Möchten Sie wirklich, dass der Geheimdienst weiss, wenn Sie zum Psychiater gehen? Oder ein Anliegen bei einem Rechtsanwalt haben?
Autor: Martin Steiger Digitale Gesellschaft Schweiz

Auch die Daten von unbescholtenen Bürgerinnen und Bürgern könnten so vom Nachrichtendienst abgefangen werden, befürchtet Martin Steiger, Rechtsanwalt und Sprecher der Digitalen Gesellschaft.

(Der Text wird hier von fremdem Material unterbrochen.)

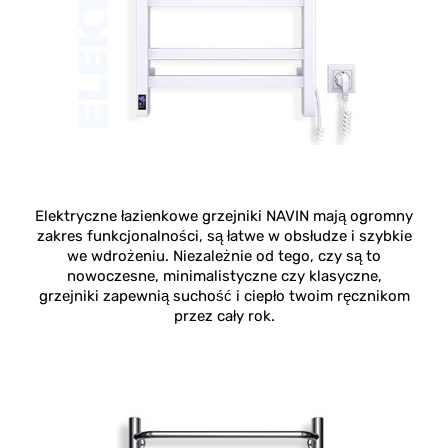
Elektryczne łazienkowe grzejniki NAVIN mają ogromny
zakres funkcjonalności, są łatwe w obsłudze i szybkie
we wdrożeniu. Niezależnie od tego, czy są to
nowoczesne, minimalistyczne czy klasyczne,
grzejniki zapewnią suchość i ciepło twoim ręcznikom
przez cały rok.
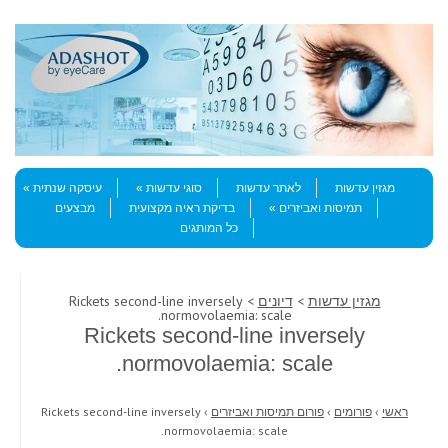
Skip to content
Menu
מגזין עדשות
לאתר עדשות
סוגי עדשות
עיסקה שנתית
תמיסות ואביזרים
בדיקת ראיה מקצועית
מבצעים
כל המותגים
מגזין עדשות
>
דיונים
> Rickets second-line inversely
normovolaemia: scale.
Rickets second-line inversely
normovolaemia: scale.
ראשי
›
פורומים
›
פורום תמיסות ואביזרים
›
Rickets second-line inversely
normovolaemia: scale.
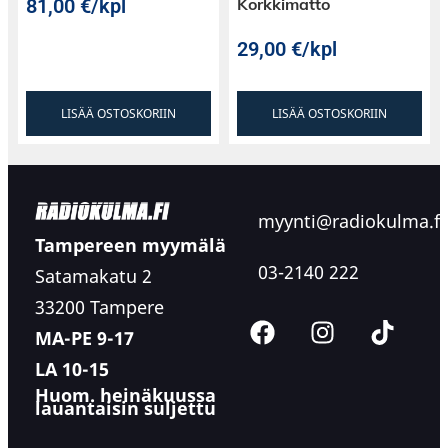
81,00
€
/kpl
Korkkimatto
29,00
€
/kpl
LISÄÄ OSTOSKORIIN
LISÄÄ OSTOSKORIIN
myynti@radiokulma.fi
Tampereen myymälä
03-2140 222
Satamakatu 2
33200 Tampere
MA-PE 9-17
LA 10-15
Huom. heinäkuussa
lauantaisin suljettu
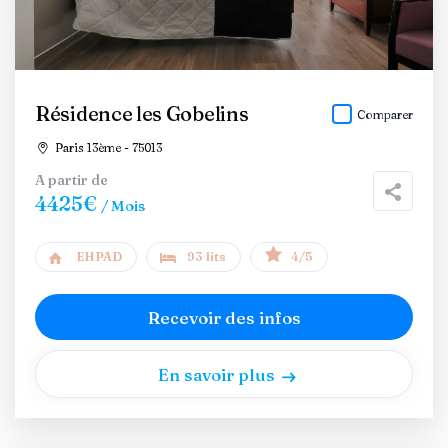
Résidence les Gobelins
Comparer
Paris 13ème - 75013
A partir de
4425€
/ Mois
EHPAD
93 lits
4/5
Recevoir des infos
En savoir plus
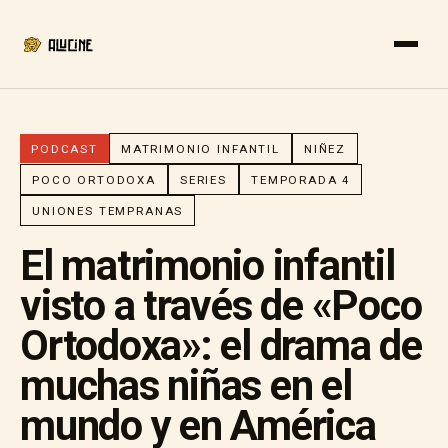
PODCAST
MATRIMONIO INFANTIL
NIÑEZ
POCO ORTODOXA
SERIES
TEMPORADA 4
UNIONES TEMPRANAS
El matrimonio infantil
visto a través de «Poco
Ortodoxa»: el drama de
muchas niñas en el
mundo y en América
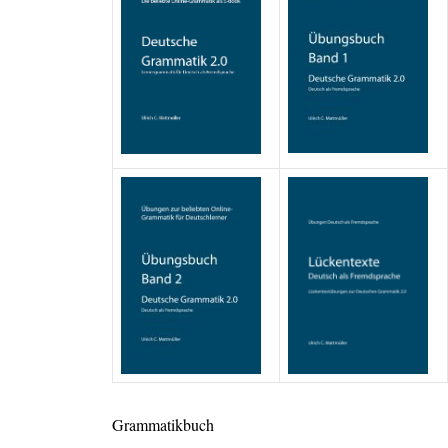
Grammatikbuch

Man könne ja der Ansicht sein, man habe nichts zu verbergen. Aber, so Steiger: «Möchten Sie wirklich, dass der Geheimdienst weiss, wenn Sie zum Psychiater gehen? Oder ein Anliegen bei einem Rechtsanwalt haben?»

Kabelaufklärung ist Massenüberwachung

Vor Bundesgericht hat jetzt die Digitale Gesellschaft, zusammen mit sieben Privatpersonen, einen Erfolg erzielt. Zwar äussert sich das höchste Schweizer Gericht nicht materiell dazu, ob die Kabelaufklärung die Grundrechte verletzt.

Aber das Bundesgericht anerkennt erstmals, dass es sich bei der Kabelaufklärung um eine Massenüberwachung handelt. Denn auch ein Grossteil der inländischen Kommunikation über E-Mail und Internet erfolgt über ausländische Server und Netzwerke.

Vereinbar mit Grund- und Menschenrechten?

Mit der Frage, ob das vereinbar ist mit grundlegenden Bürgerrechten, muss sich jetzt das Bundesverwaltungsgericht befassen. «Es wird genau geprüft werden müssen, was geschieht: Wie wird das beaufsichtigt, wer wird ins Visier genommen? Sind die Grund- und Menschenrechte gewahrt?», so Steiger.

Der NDB erklärt auf Anfrage, man habe das aktuelle Urteil des Bundesgerichts zur Kenntnis genommen, möchte sich aber nicht dazu äussern. Vorderhand dürfte sich an der Arbeit des Nachrichtendienstes nichts ändern. Das würde wohl nur dann passieren, wenn das Bundesververwaltungsgericht zum Schluss kommen sollte, dass gewisse Aspekte der Kabelüberwachung problematisch sind.